GENERAL FEDERAL NEWS
- On Wednesday, November 12, 2025, HHS hosted the invite-only Make America Health Again (MAHA) Summit. While the agenda was closed to the public, discussion topics reportedly included psychedelic medicine, longevity, food as medicine, and GLP-1 medications.
- On November 11, 2025, the FDA appointed Dr. Richard Pazdur, founding director of the FDA Oncology Center of Excellence, as the Center for Drug Evaluation and Research (CDER)’s new director, succeeding George Tidmarsh after his resignation. This appointment was unexpected, as Dr. Pazdur had declined the role a week earlier, according to a STAT News article. More here.
- The FDA will update “black box” warnings for hormone replacement therapy menopause treatments to expand treatment options and align labeling with current science. The FDA will remove references for risk of cardiovascular disease, breast cancer, and probable dementia but will not reconsider the warning of endometrial cancer risk for using systemic estrogen-alone products. Along with the announcement, FDA Commissioner Makary published op-eds in JAMA and The Wall Street Journal.
- The American Academy of Pediatrics (AAP), American College of Physicians, and several other provider organizations amended their legal complaint, originally filed on July 7, 2025, that argued that the removal of COVID vaccine recommendations for pregnant women and healthy children was “arbitrary and capricious.” The groups filed an updated complaint requesting the U.S. District Court void the Advisory Committee on Immunization Practices’ (ACIP) votes after HHS Secretary Kennedy replaced all of ACIP’s original members.
Artificial Intelligence
GENERAL NEWS
- On Tuesday, November 18, 2025, the U.S. House Energy & Commerce Subcommittee on Oversight and Investigations will hold a hearing to examine user safety concerns, potential safeguards, and broader implications of AI chatbot use.

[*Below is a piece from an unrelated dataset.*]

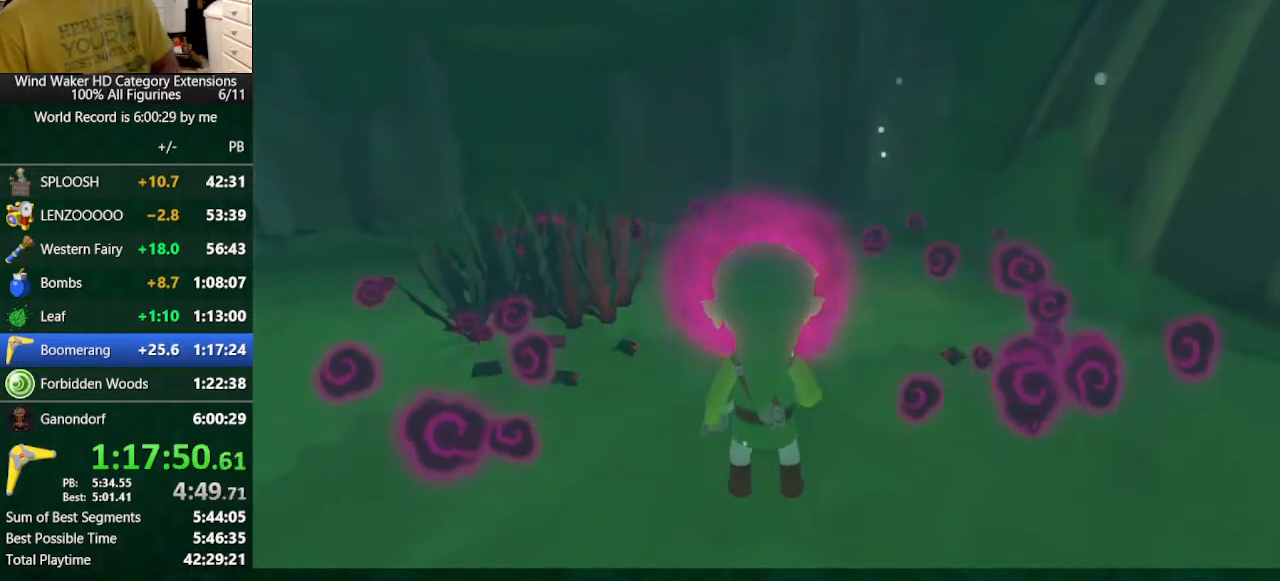
{"buttons": [], "left_stick": "center", "right_stick": "center", "events": [[33, "B", "down"], [67, "B", "up"], [200, "B", "down"], [233, "B", "up"], [433, "B", "down"], [500, "B", "up"]]}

- CMS selected the six vendors that will pilot the WISeR model in six respective states, using AI and other health tech to process provider prior authorization requests: Cohere Health (TX), Genzeon Corporation (NJ), Humata Health (OK), Innovaccer (OH), Virtix Health (WA), and Zyter (AZ).
- Microsoft AI CEO Mustafa Suleyman announced a new team devoted to building “Humanist Superintelligence,” or advanced AI designed to tackle practical problems while ensuring technology’s purpose remains to serve human interests. The team will focus on high-impact applications, including medical superintelligence, personalized education, and renewable energy.
- New York Governor Kathy Hochul reminded companies that operate AI companions about meeting safety requirements under the state’s new AI companion law, such as implementing crisis intervention protocols and regular reminders informing users they are interacting with a chatbot, not a human.
- Nvidia shares fell after SoftBank, a Japanese investment firm and Stargate Project founding partner, announced it sold its $5.8 billion stake in the chipmaking company to fund other AI investments, including with Open AI. More here, here.
- OpenAI and CEO Sam Altman are facing seven new lawsuits filed in California state courts, with allegations related to assisted suicide, negligence, wrongful death, and involuntary manslaughter. Plaintiffs claim ChatGPT’s design exacerbated mental health struggles and that OpenAI rushed GPT-4 to market without adequate safety testing.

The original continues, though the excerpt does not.